The first is tied to a professional culture based on loyalty to a single company -- partly embodied in the cultural stereotype of the salaryman. For decades, the most widely taken path by Japanese graduates was to get a job at a single company and remain there for their entire careers.
"Your job might change ten or 20 times over the course of your career, but you work for the company," MacDonald says. "It's worked really well for Japan and it became part of the culture, but the idea of bouncing around jobs because you're not fulfilled creatively, or the idea of breaking off on your own, and that entrepreneurial spirit -- the romanticism behind that exists in Japan only once you become a multi-million dollar success.
"It's why you have people at Nintendo who've made ten amazing games and you'll never know their names. They'll never start their own thing."

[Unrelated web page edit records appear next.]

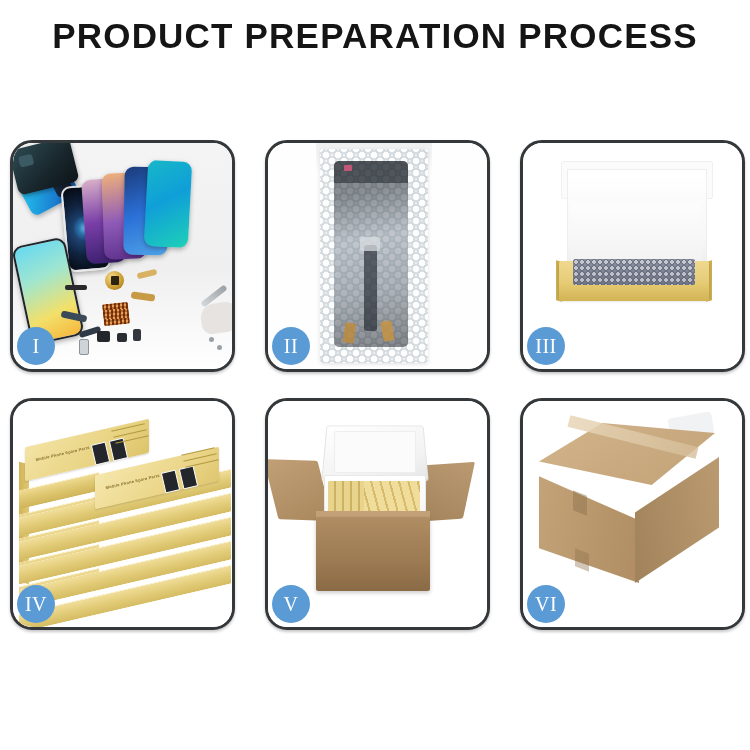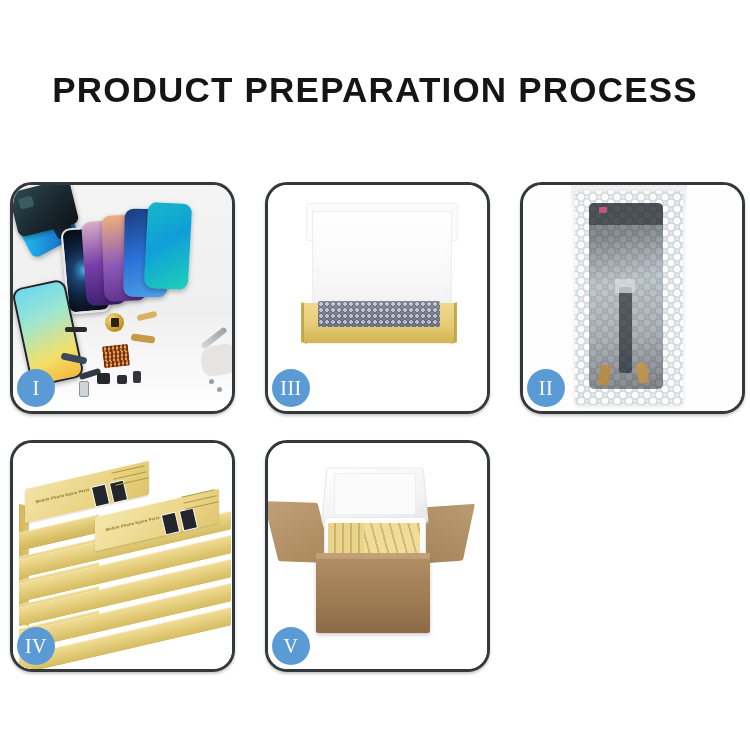--- a/index.html
+++ b/index.html
@@ -10,7 +10,7 @@
   .page{position:relative;width:750px;height:750px;}
 
   
-  .header{padding-top:30px;text-align:center;margin-top:42px;}
+  .header{padding-top:18px;text-align:center;}
   .title{
     font-size:35px;font-weight:700;letter-spacing:1.2px;color:#151515;
     line-height:1.05;margin:0;white-space:nowrap;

The other major issue was the prominence of PC games -- or rather, their lack of the same. Consoles played a significant role in establishing indies as a commercial force, but MacDonald argues that the true bedrock was Steam -- a more accessible platform than Xbox or PlayStation even when Valve curated what was allowed on the store.
"In Japan, PC isn't as big as it is in the West," MacDonald continues. "Only recently, when the consoles took down a lot of the hurdles -- over the last generation, but really just the last three or four years -- has that changed to being a viable path for [building a career] in Japan."
MacDonald adds: "But it's happening so slowly, and we want to accelerate it. We want to push it."
Asobu has already started to catalyse that change by building a network of Japanese indie developers over the last year -- partly around its free shared workspace in Tokyo's famous Shibuya district, and partly around a server on Discord. The regular communication this encourages allows members to share experience and information, and to build confidence as a result.
"There's something to be said for being pushed into the swimming pool and having to swim. That's 100% where we're at"
"I saw this happen in the West," MacDonald recalls. "Every developer had a friend, or a friend's friend, who worked on Bastion, for example. They had a success story. Mentally, a huge thing happens there... It becomes so much more real."
It also trialled a series of event concepts at its premises in Shibuya, including talks from both local and international developers, user tests where members received feedback on new builds, and game jams. When COVID-19 made the use of its workspace impossible, it moved those concepts online, starting a monthly meetup called "The Indie Collection" and preparing a Nintendo Direct-style indie game showcase that will be broadcast on Tuesday September 21 -- two days before the start of the Tokyo Game Show.
"At our best, we'll be serving the creators... and doing public outreach to players, and [raising] awareness," MacDonald says. "It sounds silly, but that wasn't really a thing until recently even in the West."
In a sense, then, the COVID-19 pandemic has been less destructive for Asobu's mission than MacDonald first thought. Initially, its plans were entirely based around physical locations, be that its own workspace or major events like Tokyo Game Show and BitSummit. However, the necessity of finding digital alternatives allowed it to reach beyond major hubs like Tokyo and Kyoto and serve an even bigger community.
"It was always a goal to reach beyond Tokyo and throughout Japan," MacDonald says. "But [COVID-19] was a huge kick in the pants, and we had to rethink everything, and in a lot of ways we're starting from zero right now -- but so is everybody.
"It's actually accelerated a ton of things that we wouldn't have had until year two, three or four. It forced us to think in a way that could help everybody... There's something to be said for being pushed into the swimming pool and having to swim. That's 100% where we're at."
"We do want to do both [physical and digital activities]... but we have a template now to have a voice on a stage larger than just Tokyo -- definitely Japan, and then also to fans and potential fans outside of it. Hopefully, Asobu is going to be the best of both worlds."